Museum of Natural History and Planetarium
1000 Elmwood Avenue, 401-785-9457
Located in beautiful Roger Williams Park, this small but enjoyable natural history museum opened in 1896 and features collections that are about 85% natural history and 15% cultural materials. With many objects originating in Rhode Island, there are also items from around the world. The cultural collections comprise mainly North American archeological artifacts, but also include ethnographic objects such as baskets, textiles, tools, and carvings with from Oceania and Native North America.
During the time of our conference the Planetarium offers shows lasting about 35 minutes on Saturdays and Sundays at 2:00pm.
If you are visiting the Museum of Natural History and Planetarium, you may want to check out the Botanical Center, the zoo, and a number of other attractions that are also in the park. We’ll soon be sharing more information on this in a post about parks and cemeteries. Stay tuned.
The trip by bus to Roger Williams Park takes just under half an hour from the Providence Biltmore hotel. Check with the Rhode Island Public Transit Authority for specifics on routes and fares.
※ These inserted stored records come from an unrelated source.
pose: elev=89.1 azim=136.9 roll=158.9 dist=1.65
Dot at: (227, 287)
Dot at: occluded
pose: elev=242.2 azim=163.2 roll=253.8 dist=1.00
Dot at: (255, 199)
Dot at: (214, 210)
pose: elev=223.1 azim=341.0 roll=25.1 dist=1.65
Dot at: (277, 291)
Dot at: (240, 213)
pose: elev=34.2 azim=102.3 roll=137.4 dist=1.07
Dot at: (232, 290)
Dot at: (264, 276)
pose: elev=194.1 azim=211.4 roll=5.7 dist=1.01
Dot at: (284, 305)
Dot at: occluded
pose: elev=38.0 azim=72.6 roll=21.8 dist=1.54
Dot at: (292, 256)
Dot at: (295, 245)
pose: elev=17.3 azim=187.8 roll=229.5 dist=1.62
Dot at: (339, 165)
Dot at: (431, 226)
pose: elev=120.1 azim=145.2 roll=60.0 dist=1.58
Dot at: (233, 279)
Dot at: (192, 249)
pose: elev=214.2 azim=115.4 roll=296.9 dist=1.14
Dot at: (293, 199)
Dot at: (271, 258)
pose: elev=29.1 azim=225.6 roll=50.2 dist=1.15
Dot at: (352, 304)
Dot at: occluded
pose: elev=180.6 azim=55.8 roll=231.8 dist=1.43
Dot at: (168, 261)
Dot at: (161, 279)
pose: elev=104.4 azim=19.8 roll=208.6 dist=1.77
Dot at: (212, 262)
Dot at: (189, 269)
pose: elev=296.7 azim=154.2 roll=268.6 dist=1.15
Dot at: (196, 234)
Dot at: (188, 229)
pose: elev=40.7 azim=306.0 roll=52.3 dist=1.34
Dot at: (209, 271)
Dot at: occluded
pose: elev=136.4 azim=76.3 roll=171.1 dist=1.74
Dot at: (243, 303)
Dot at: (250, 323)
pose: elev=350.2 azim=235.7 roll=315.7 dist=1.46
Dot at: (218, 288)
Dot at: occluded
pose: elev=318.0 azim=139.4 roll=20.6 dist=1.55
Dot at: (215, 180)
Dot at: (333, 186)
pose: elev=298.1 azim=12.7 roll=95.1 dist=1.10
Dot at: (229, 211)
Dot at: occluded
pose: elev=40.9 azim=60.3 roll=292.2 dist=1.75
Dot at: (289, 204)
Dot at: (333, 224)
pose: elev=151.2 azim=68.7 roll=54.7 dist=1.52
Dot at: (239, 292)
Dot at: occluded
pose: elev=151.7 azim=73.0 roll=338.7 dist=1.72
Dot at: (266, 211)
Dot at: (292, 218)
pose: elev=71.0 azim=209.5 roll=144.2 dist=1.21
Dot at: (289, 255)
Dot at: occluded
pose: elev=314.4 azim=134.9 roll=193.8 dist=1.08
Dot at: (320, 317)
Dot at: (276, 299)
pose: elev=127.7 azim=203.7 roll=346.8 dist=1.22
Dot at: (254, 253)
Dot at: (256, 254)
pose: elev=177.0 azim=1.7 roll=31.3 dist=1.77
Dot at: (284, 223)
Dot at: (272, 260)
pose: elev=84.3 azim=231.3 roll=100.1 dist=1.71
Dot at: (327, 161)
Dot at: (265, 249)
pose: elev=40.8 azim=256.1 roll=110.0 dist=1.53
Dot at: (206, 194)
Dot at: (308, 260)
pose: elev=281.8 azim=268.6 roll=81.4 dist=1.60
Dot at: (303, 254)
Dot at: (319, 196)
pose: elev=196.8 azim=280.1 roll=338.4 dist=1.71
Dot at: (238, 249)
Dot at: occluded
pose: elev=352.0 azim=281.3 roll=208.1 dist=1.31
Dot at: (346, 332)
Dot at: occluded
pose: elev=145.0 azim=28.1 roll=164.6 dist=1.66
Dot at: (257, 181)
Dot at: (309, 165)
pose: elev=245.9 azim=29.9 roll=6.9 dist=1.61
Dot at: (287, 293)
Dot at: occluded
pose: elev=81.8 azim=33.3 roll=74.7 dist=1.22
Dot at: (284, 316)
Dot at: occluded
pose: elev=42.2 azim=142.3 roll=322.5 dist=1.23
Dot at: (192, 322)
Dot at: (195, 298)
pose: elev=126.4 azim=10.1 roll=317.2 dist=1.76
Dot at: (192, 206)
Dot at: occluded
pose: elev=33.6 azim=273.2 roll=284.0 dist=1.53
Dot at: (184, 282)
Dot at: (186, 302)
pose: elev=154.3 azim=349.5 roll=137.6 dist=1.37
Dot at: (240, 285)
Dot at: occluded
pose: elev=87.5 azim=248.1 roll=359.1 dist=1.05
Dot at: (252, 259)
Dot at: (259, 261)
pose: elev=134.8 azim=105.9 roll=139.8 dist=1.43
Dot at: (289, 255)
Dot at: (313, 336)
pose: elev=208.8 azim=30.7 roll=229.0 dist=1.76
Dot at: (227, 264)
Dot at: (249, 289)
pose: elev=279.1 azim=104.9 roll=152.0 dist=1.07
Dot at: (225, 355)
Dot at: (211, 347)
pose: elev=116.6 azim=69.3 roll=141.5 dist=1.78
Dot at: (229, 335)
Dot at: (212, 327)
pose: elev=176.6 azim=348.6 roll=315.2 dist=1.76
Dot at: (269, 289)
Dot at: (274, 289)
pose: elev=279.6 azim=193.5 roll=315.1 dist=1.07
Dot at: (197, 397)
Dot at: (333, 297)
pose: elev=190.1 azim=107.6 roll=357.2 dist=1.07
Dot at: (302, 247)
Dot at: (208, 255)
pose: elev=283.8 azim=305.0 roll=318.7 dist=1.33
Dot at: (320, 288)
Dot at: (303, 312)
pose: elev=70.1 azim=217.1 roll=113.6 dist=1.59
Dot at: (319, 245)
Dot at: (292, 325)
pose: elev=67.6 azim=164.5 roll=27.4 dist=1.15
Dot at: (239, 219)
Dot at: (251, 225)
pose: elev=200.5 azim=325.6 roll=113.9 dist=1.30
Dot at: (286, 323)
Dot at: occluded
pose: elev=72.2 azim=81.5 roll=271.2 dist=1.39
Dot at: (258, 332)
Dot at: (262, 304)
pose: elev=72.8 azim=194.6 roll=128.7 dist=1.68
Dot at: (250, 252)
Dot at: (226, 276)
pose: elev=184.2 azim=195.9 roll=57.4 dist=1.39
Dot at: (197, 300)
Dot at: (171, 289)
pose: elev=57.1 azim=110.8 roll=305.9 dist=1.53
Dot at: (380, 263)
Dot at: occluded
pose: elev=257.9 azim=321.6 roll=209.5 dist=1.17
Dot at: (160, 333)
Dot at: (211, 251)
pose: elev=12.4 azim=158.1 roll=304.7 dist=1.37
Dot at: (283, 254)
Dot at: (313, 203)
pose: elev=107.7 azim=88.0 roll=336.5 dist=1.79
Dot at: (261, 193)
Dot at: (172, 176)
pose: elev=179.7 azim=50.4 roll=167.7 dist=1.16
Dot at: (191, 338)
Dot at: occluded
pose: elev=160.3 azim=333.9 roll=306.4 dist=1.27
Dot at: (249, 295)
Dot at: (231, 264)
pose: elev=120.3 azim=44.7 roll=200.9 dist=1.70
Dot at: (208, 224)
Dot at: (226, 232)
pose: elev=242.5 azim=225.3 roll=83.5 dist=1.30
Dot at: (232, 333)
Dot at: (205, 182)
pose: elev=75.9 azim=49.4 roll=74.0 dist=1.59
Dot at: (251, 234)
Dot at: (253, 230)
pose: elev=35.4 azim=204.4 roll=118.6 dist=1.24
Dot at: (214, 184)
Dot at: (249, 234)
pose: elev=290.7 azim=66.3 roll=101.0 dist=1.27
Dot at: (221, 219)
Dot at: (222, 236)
Roger Williams National Memorial
282 North Main St., 401-521-7266
This is a small park commemorating the life and legacy of Rhode Island’s founder Roger Williams. After being banished for Massachusetts for his religious beliefs, he found Providence in 1636 as a site of religious freedom, where anyone could follow his conscience without the interference of government. The visitor center is also small, but features exhibits with information about Roger Williams and the early colonial history of the area. You might consider visiting in conjunction with your walking tour of Benefit Street.
67 Roosevelt Ave., Pawtucket, 401-725-8638, email@example.com. Note that during March and April the museum hours are Sat. & Sun. 11:00am – 3:00pm.
Slater Mill is a fascinating museum complex that brings the American Industrial Revolution to life. Located on the Blackstone River in Pawtucket, the Old Slater Mill (1793) was the first successful factory in the US. Dedicated to the production of cotton thread until 1829, it later produced jewelers’ tools, coffin trimmings, cardboard, and bicycles. Today the complex comprises Old Slater Mill; the Wilkinson Mill, built in 1810; and the Sylvanus Brown House, built in 1758, with archival materials, hand-operated and powered machinery, a theatre, gift shops, a gallery, and a recreational park.
The trip by bus takes just under half an hour from the Providence Biltmore hotel. Check with the Rhode Island Public Transit Authority for specifics on routes and fares.